◆ Exercise goal:
Examine the records and identify each line that includes the string "given". Copy those lines.

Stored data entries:
====================
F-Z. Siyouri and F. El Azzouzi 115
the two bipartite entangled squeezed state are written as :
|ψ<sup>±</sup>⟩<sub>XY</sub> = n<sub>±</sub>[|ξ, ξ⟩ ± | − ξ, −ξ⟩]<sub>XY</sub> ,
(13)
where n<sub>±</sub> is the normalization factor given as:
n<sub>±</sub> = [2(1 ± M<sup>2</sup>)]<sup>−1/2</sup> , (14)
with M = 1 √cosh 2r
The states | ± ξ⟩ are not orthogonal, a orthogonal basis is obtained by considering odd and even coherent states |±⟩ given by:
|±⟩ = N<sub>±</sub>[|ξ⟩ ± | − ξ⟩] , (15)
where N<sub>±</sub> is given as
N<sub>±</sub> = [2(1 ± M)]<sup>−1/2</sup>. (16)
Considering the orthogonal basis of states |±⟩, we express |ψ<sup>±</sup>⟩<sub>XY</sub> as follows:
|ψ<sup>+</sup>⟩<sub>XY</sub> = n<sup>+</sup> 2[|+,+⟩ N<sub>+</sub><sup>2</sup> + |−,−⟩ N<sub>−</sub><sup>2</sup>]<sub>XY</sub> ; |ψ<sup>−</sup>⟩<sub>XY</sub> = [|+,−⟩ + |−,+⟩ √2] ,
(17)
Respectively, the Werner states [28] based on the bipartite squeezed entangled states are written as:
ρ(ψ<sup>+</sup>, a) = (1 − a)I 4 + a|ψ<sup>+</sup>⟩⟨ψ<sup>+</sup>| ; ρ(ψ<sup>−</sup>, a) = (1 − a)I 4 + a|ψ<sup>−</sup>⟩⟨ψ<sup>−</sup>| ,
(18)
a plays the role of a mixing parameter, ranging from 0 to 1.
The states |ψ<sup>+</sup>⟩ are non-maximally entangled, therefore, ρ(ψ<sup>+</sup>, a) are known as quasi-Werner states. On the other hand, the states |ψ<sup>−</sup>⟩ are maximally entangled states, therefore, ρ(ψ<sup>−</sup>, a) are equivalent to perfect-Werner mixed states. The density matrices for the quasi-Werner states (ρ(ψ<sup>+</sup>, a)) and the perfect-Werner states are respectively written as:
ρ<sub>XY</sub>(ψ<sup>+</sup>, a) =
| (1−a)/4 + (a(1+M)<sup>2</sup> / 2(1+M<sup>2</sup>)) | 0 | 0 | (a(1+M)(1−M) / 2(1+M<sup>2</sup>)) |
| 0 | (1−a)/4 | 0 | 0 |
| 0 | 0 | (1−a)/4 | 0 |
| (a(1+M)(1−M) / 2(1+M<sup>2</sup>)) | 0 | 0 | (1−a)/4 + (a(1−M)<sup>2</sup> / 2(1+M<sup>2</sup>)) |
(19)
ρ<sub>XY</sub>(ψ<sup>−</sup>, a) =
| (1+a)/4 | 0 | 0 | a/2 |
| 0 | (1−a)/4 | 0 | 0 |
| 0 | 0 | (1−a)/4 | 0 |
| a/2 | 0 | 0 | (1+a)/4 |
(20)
====================
◆ Solution to this problem:
where n<sub>±</sub> is the normalization factor given as:
The states | ± ξ⟩ are not orthogonal, a orthogonal basis is obtained by considering odd and even coherent states |±⟩ given by:
where N<sub>±</sub> is given as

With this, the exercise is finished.